**WHAT IS REQUIRED**
Could you give every record again, exactly as it reads?

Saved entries
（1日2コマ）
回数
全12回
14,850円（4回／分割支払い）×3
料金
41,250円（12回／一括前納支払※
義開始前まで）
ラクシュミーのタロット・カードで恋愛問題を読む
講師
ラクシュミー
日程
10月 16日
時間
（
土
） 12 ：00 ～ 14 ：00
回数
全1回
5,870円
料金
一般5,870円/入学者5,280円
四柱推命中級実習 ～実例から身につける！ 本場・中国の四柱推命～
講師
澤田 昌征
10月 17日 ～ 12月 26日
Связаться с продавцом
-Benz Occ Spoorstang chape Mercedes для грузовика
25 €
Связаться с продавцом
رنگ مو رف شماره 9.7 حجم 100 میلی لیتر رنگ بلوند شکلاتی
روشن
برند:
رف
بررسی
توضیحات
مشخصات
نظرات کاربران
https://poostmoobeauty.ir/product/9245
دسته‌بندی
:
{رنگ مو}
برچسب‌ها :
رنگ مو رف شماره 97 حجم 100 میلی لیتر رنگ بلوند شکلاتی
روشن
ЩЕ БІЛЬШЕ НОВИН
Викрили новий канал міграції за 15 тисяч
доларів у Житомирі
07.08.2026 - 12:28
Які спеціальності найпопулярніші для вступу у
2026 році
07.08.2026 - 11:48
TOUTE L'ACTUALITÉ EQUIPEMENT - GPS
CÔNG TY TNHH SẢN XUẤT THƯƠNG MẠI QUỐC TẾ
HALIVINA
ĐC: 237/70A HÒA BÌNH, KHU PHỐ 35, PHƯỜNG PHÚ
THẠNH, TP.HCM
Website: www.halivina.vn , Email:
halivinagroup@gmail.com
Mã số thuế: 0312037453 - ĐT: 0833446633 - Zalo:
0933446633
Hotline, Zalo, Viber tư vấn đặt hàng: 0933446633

**RESULT FOR THIS EXERCISE**
（1日2コマ）
回数
全12回
14,850円（4回／分割支払い）×3
料金
41,250円（12回／一括前納支払※
義開始前まで）
ラクシュミーのタロット・カードで恋愛問題を読む
講師
ラクシュミー
日程
10月 16日
時間
（
土
） 12 ：00 ～ 14 ：00
回数
全1回
5,870円
料金
一般5,870円/入学者5,280円
四柱推命中級実習 ～実例から身につける！ 本場・中国の四柱推命～
講師
澤田 昌征
10月 17日 ～ 12月 26日
Связаться с продавцом
-Benz Occ Spoorstang chape Mercedes для грузовика
25 €
Связаться с продавцом
رنگ مو رف شماره 9.7 حجم 100 میلی لیتر رنگ بلوند شکلاتی
روشن
برند:
رف
بررسی
توضیحات
مشخصات
نظرات کاربران
https://poostmoobeauty.ir/product/9245
دسته‌بندی
:
{رنگ مو}
برچسب‌ها :
رنگ مو رف شماره 97 حجم 100 میلی لیتر رنگ بلوند شکلاتی
روشن
ЩЕ БІЛЬШЕ НОВИН
Викрили новий канал міграції за 15 тисяч
доларів у Житомирі
07.08.2026 - 12:28
Які спеціальності найпопулярніші для вступу у
2026 році
07.08.2026 - 11:48
TOUTE L'ACTUALITÉ EQUIPEMENT - GPS
CÔNG TY TNHH SẢN XUẤT THƯƠNG MẠI QUỐC TẾ
HALIVINA
ĐC: 237/70A HÒA BÌNH, KHU PHỐ 35, PHƯỜNG PHÚ
THẠNH, TP.HCM
Website: www.halivina.vn , Email:
halivinagroup@gmail.com
Mã số thuế: 0312037453 - ĐT: 0833446633 - Zalo:
0933446633
Hotline, Zalo, Viber tư vấn đặt hàng: 0933446633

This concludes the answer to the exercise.